Without including any pictures, write out the data below exactly.

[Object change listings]
____________

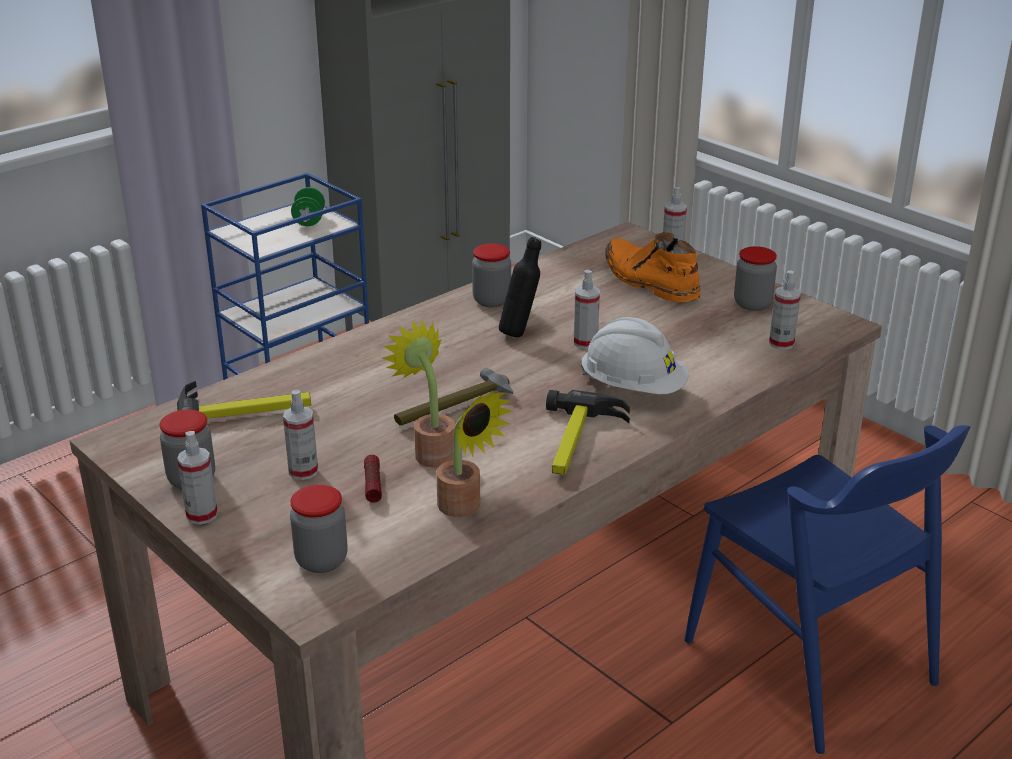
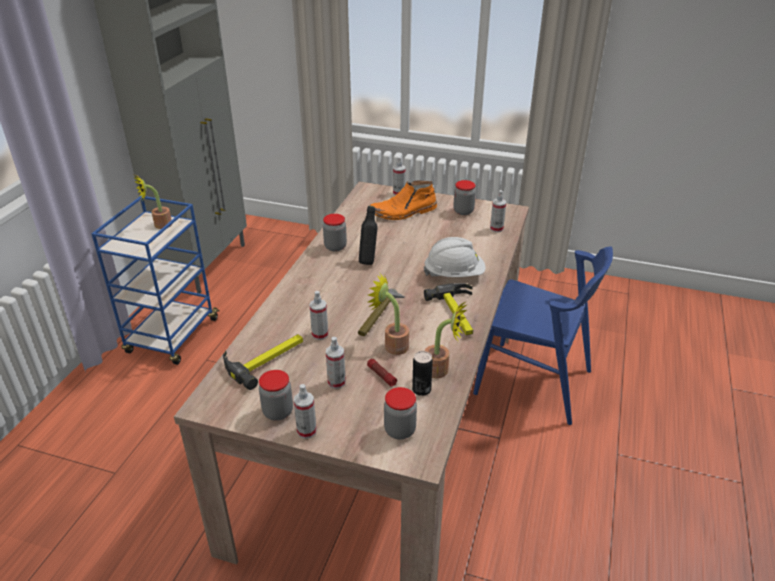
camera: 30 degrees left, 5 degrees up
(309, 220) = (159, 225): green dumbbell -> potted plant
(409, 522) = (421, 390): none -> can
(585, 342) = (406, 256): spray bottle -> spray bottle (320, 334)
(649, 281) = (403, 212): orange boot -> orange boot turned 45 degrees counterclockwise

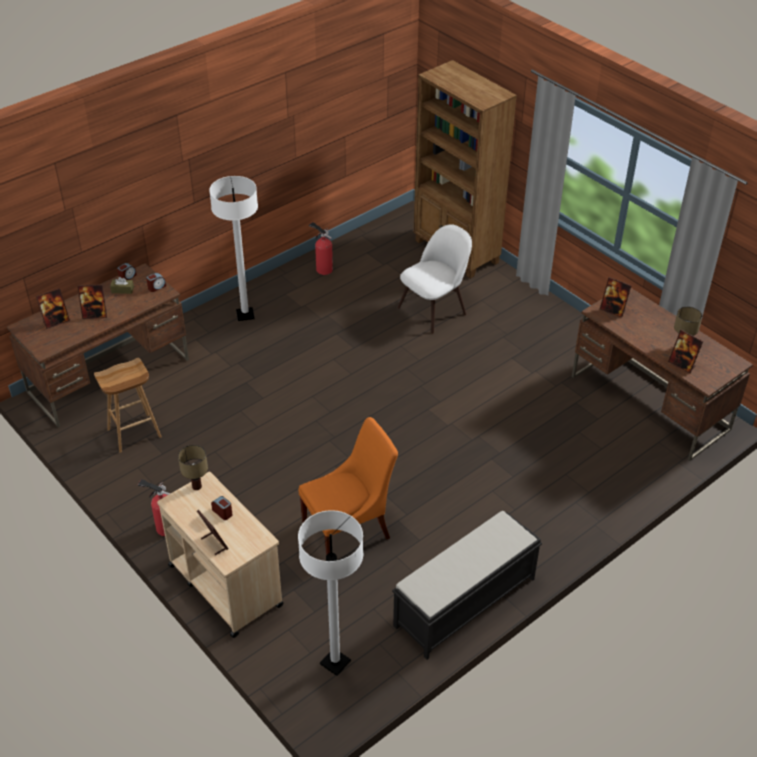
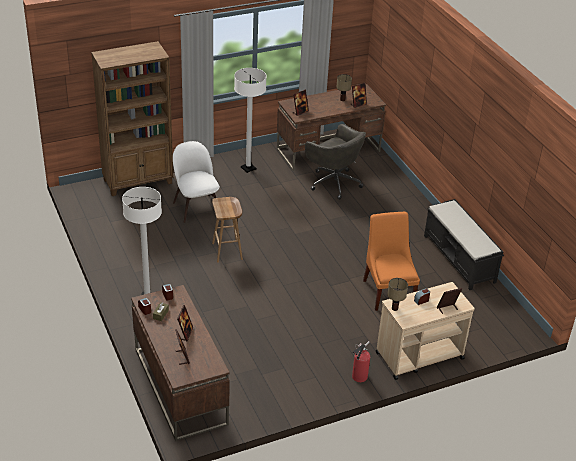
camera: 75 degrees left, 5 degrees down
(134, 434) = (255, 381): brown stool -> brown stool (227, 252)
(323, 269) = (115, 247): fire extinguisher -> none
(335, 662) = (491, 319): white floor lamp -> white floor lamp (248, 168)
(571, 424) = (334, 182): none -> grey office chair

____________

- _Reply to the exercise_:
camera: 30 degrees left, 5 degrees up
(309, 220) = (159, 225): green dumbbell -> potted plant
(409, 522) = (421, 390): none -> can
(585, 342) = (406, 256): spray bottle -> spray bottle (320, 334)
(649, 281) = (403, 212): orange boot -> orange boot turned 45 degrees counterclockwise

camera: 75 degrees left, 5 degrees down
(134, 434) = (255, 381): brown stool -> brown stool (227, 252)
(323, 269) = (115, 247): fire extinguisher -> none
(335, 662) = (491, 319): white floor lamp -> white floor lamp (248, 168)
(571, 424) = (334, 182): none -> grey office chair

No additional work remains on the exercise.